Conservationists’ prayers to save a religious-themed garden in Coral Gables went unanswered, paving the way for the garden, adjacent church and a school to be leveled and replaced with a 10-story luxury apartment building.
The Coral Gables Historic Preservation Board voted 6-2 Wednesday to reject the Garden of Our Lord at 110 Phoenetia Ave. to be considered historical. The history of the garden dates back to 1951 after it was commissioned by St James Evangelical Lutheran Church. It is the product of architect Robert F. Smith, the same mastermind behind some of the buildings at the Fairchild Tropical Botanic Garden and the Doc Thomas House, a relic of old Florida and home of Indiana transplants, and the South Miami pioneer and pharmacist, Arden Hayes “Doc” Thomas, who ran a drugstore in the Gables in the 1920s.
According to the garden’s history, many of its trees and shrubs were grown from seeds Hazel Westby brought from the Garden of Gethsemane in Jerusalem in the early 1950s. At the time, Westby was a professor at the University of Miami and living in Coral Gables. Westby is said to have been on leave from university to teach at the American University in Beirut when she acquired the seed. Based on the seeds she brought home, many of the trees in the garden now date back over 2,000 years to the time of Jesus’ crucifixion.
The church was considered for historical designation in July 2021, but did not meet the required criteria, according to the City Preservation Office. Century Homebuilders then stepped in and bought the property from the church in November 2021 for $9.8 million. The developer submitted a comprehensive plan map and site plan in January 2022.
“When we designate, we need to designate everything within this property,” said Michael Maxwell, a member of the Historic Preservation Committee, noting that the buildings do not meet historic designation criteria.
Century, a Coral Gables development company, told city officials early last year that it was renovating the 1.5-acre property that includes the garden, the now-closed St. James’ Church and the Crystal Academy behavioral therapy school for children with autism. redesign wants to build 200 apartments there. The site is just steps away from the Coral Gables Woman’s Club.
The developer has apparently promised Crystal Academy some space on the property, according to the company’s website and comments made by people connected to the school during Wednesday’s historic review board meeting.
The proposed residential development on Phoenetia Avenue will align the site with the original vision of Coral Gables founder George Merrick, a factor that prompted some members of the Historical Preservation Committee to vote against preserving the site, which includes the garden, church and school. Original plans for the city stated that Merrick intended this block of Phenetia to be residential rather than a park.

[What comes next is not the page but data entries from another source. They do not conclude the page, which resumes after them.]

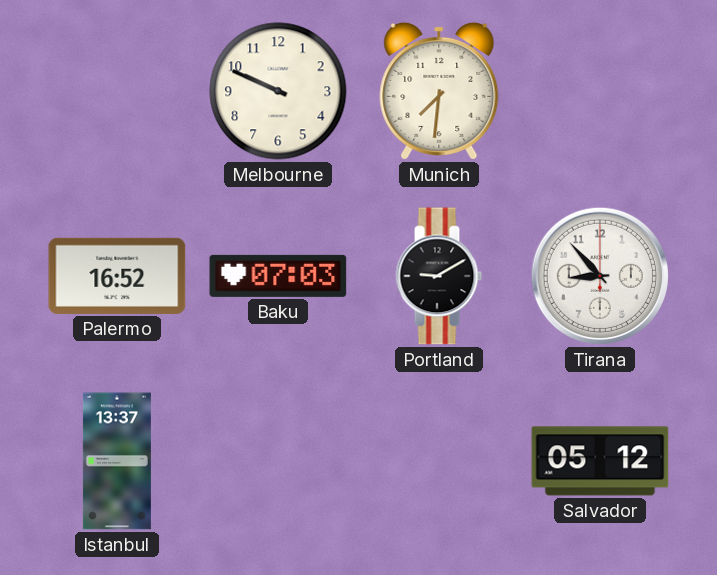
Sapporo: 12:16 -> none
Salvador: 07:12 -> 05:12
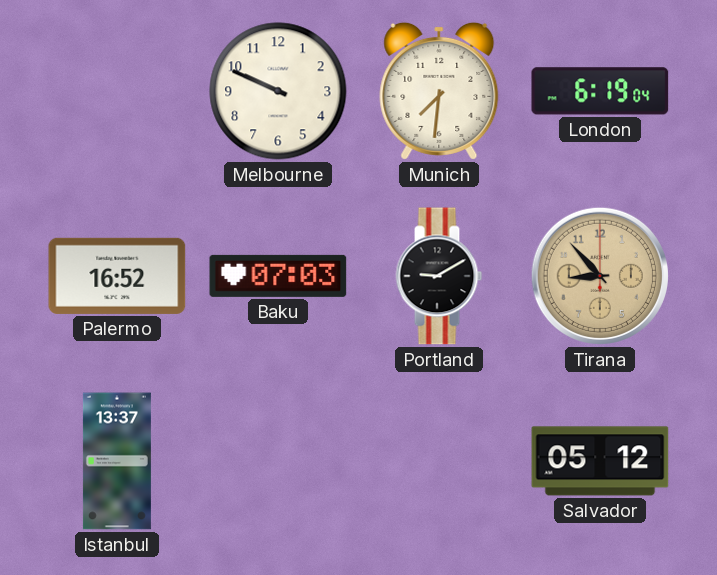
London: none -> 6:19
Tirana dial: white -> champagne
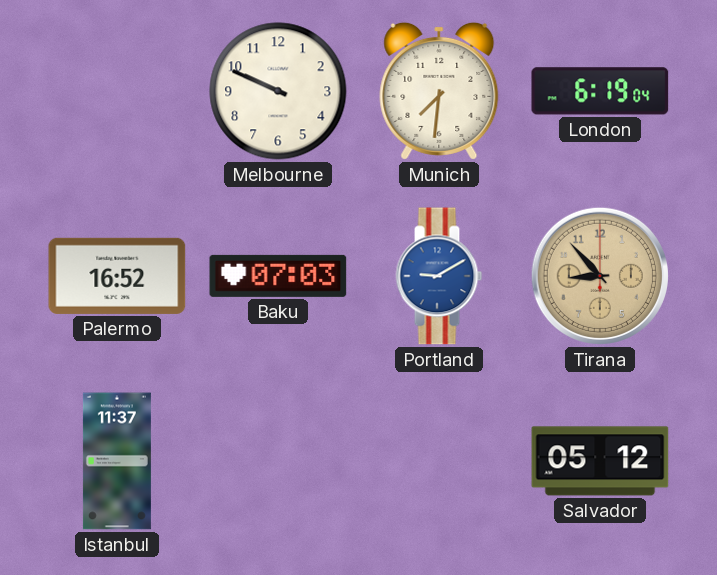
Portland dial: black -> blue
Istanbul: 13:37 -> 11:37
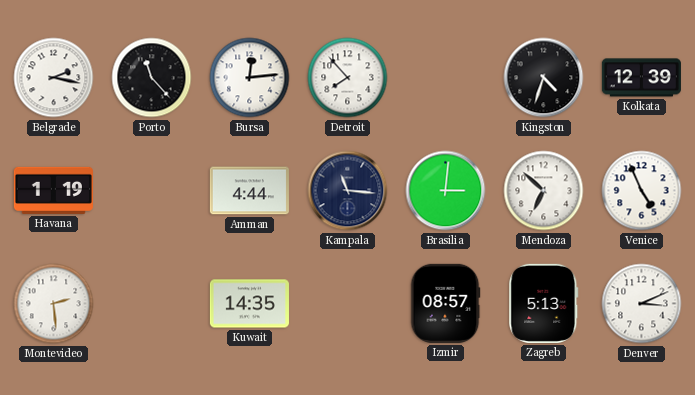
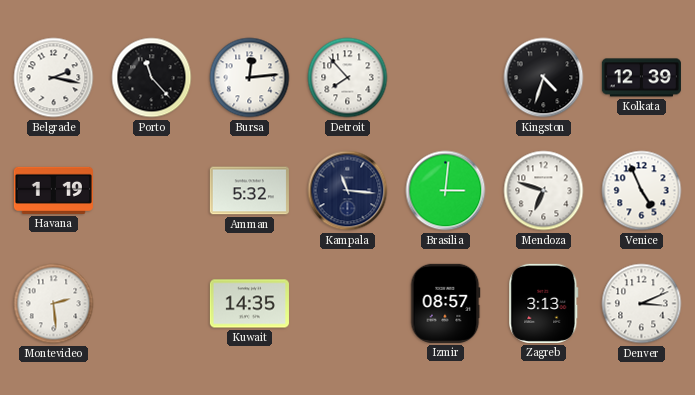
Amman: 4:44 -> 5:32
Mendoza: 6:52 -> 6:48
Zagreb: 5:13 -> 3:13
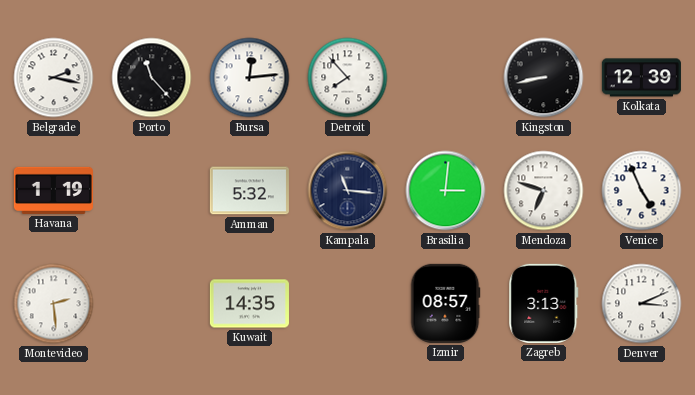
Kingston: 4:33 -> 8:43
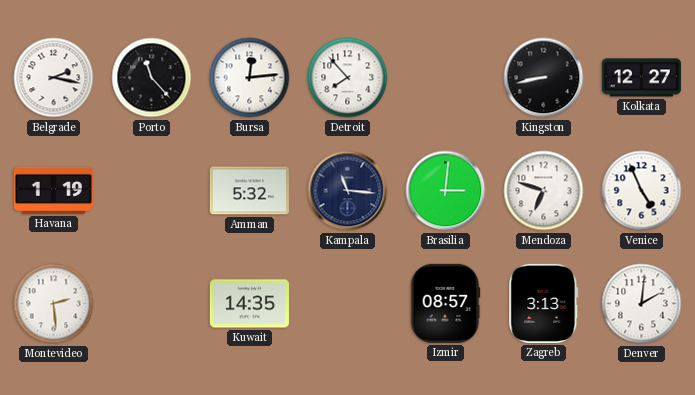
Kolkata: 12:39 -> 12:27
Denver: 3:11 -> 2:01
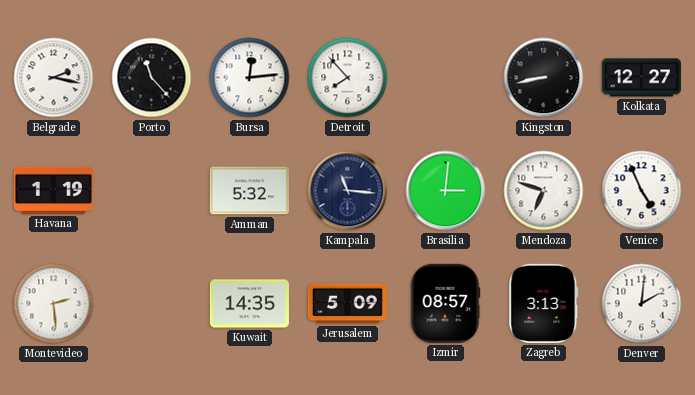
Jerusalem: none -> 5:09
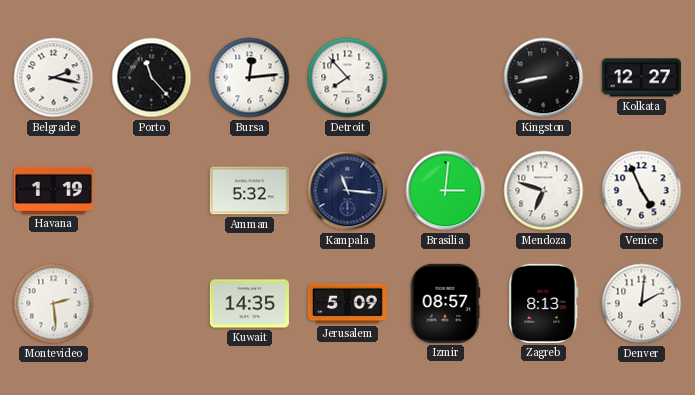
Zagreb: 3:13 -> 8:13
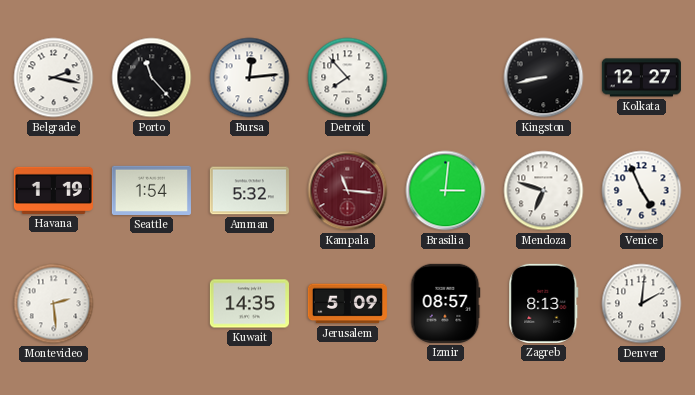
Seattle: none -> 1:54
Kampala dial: navy -> burgundy
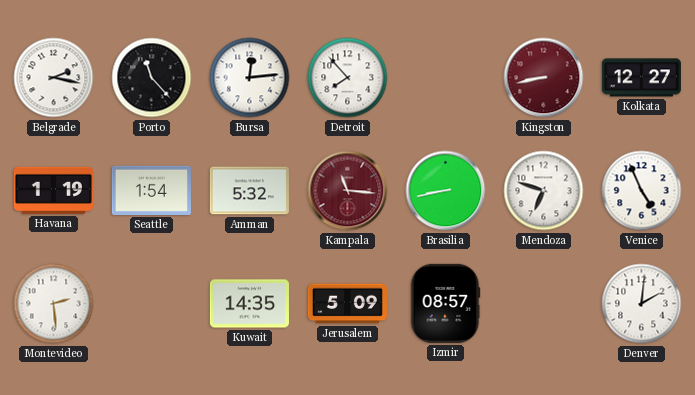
Kingston dial: black -> burgundy
Brasilia: 3:01 -> 8:43
Zagreb: 8:13 -> none
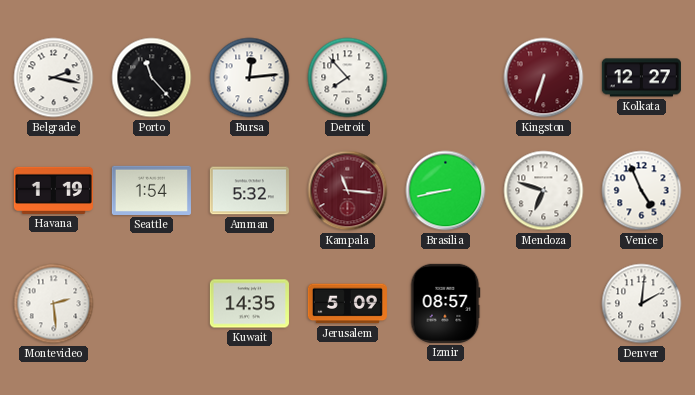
Kingston: 8:43 -> 6:33
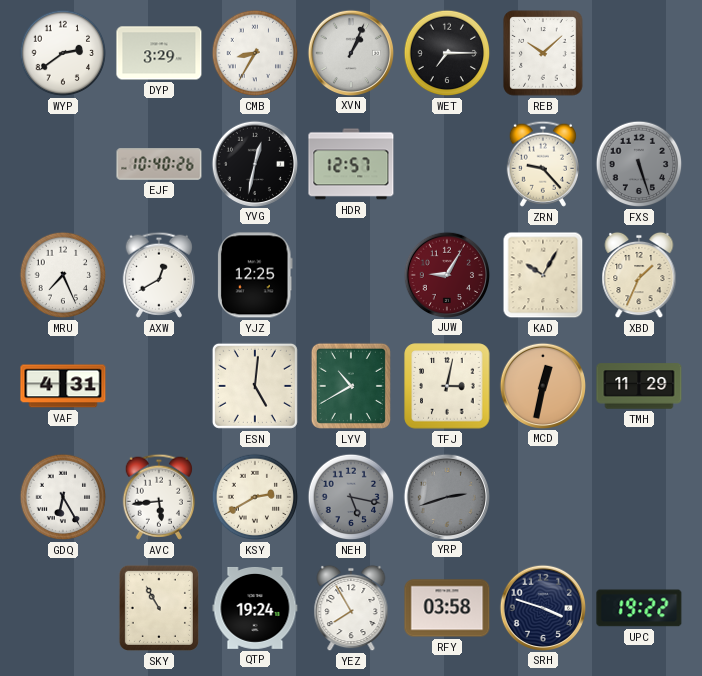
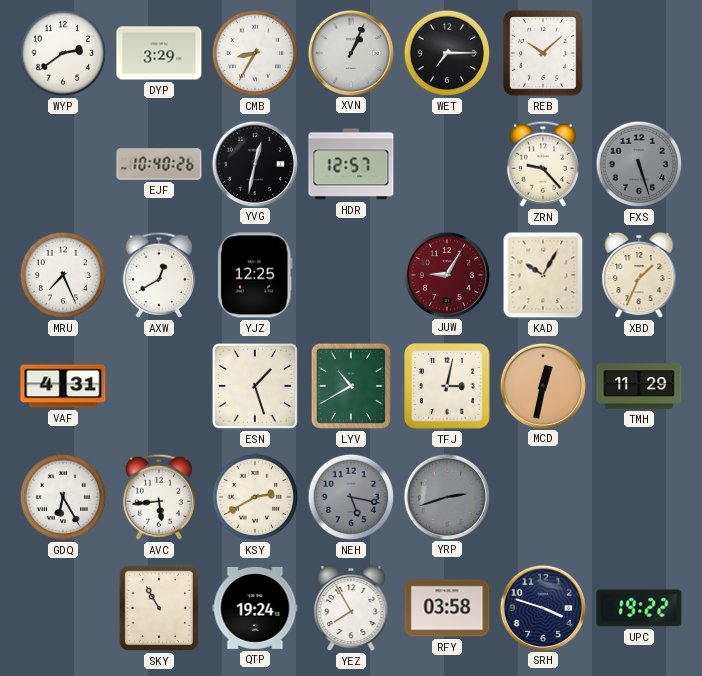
ESN: 5:01 -> 1:27
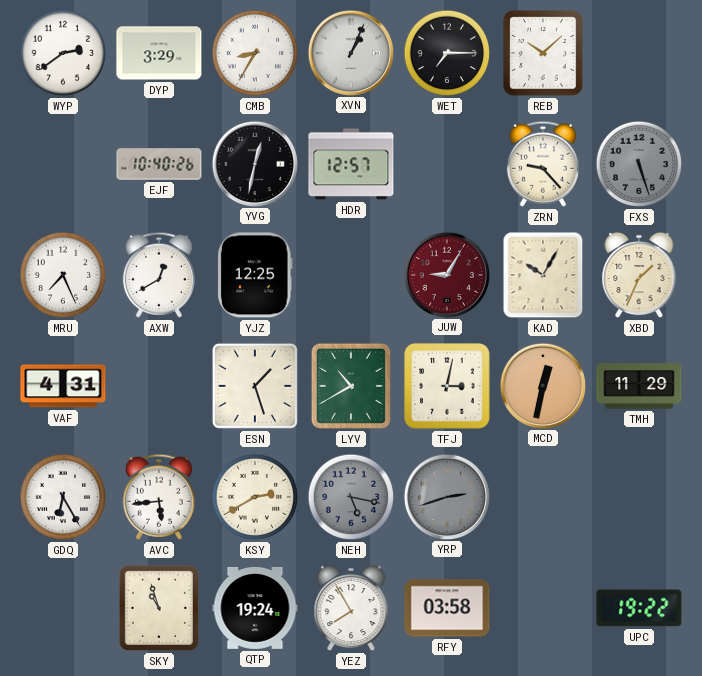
SKY: 10:55 -> 10:57
SRH: 3:48 -> none
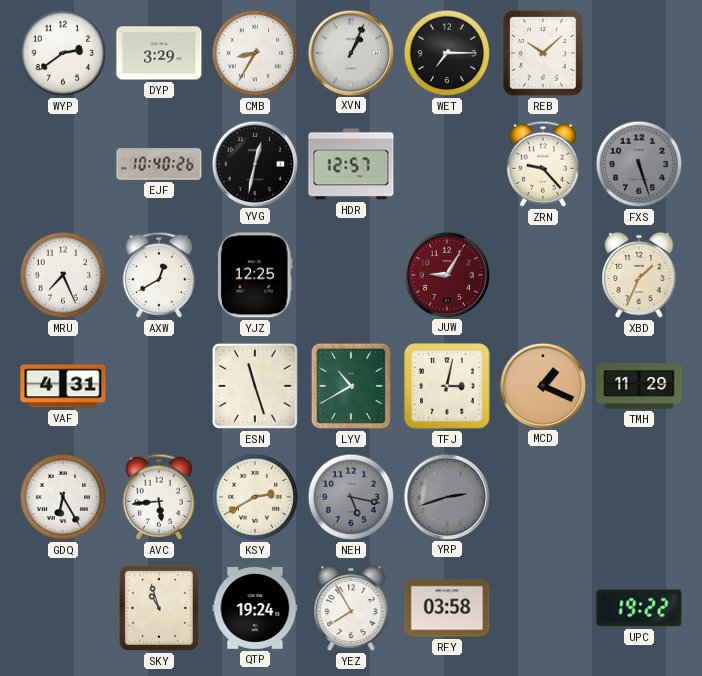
KAD: 10:05 -> none
ESN: 1:27 -> 11:27
MCD: 12:32 -> 1:19
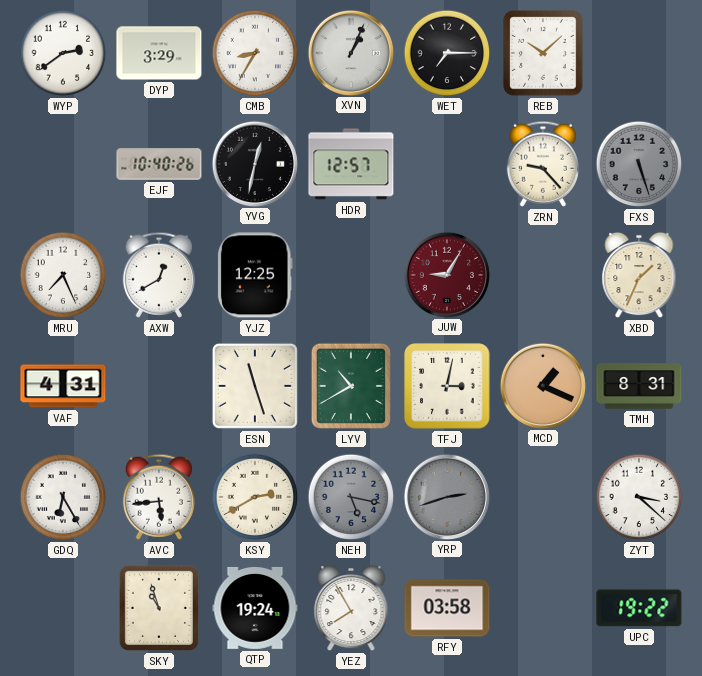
TMH: 11:29 -> 8:31
ZYT: none -> 3:22
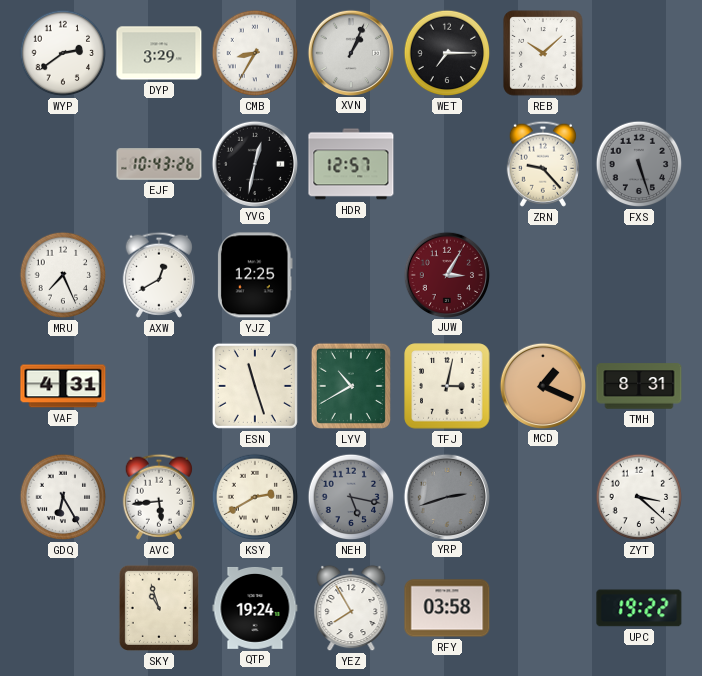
EJF: 10:40 -> 10:43
JUW: 9:05 -> 3:05
XBD: 1:34 -> none
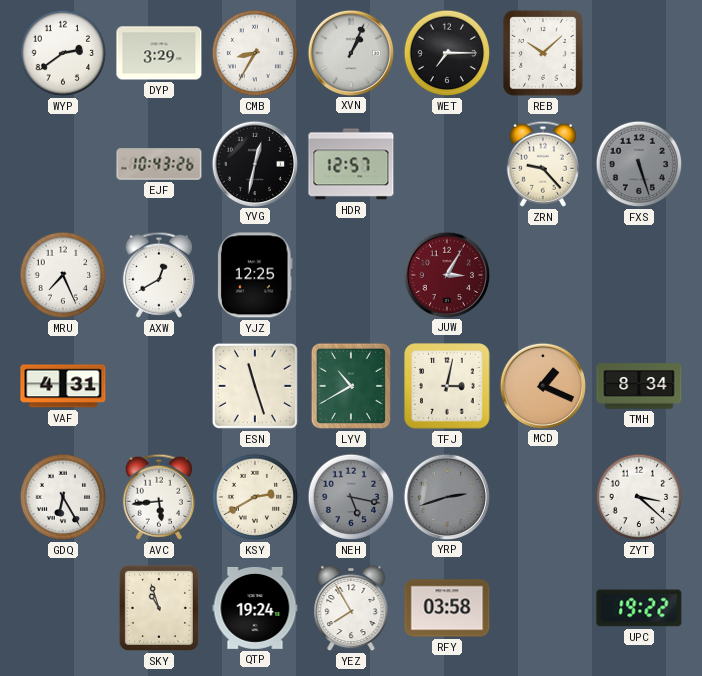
TMH: 8:31 -> 8:34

A Miami Herald reporter was unable to reach a Century Homebuilders representative Thursday to provide a timeline for construction and completion of the apartment building, among other things.
Coral Gables resident Bonnie Bolton, daughter of the late feminist and civil rights activist Roxcy Bolton, petitioned the board in December to keep the garden, or 20% of the property. Bolton claimed during Wednesday’s meeting that the garden should be preserved for a number of reasons, including the fact that it was designed by Smith. She and other residents who prefer historical designation wanted to preserve the garden because it is “sacred space” and have the developer build around that part of the property.
“Our Lord’s Garden exceeds the city’s criteria for historic designation, culture and history. We applied under nine different criteria when only one is necessary,” Bolton told board members on Wednesday.
Several board members urged the developer and preservationists to continue discussions and explore whether statues and plaques commemorating veterans can be salvaged from the garden.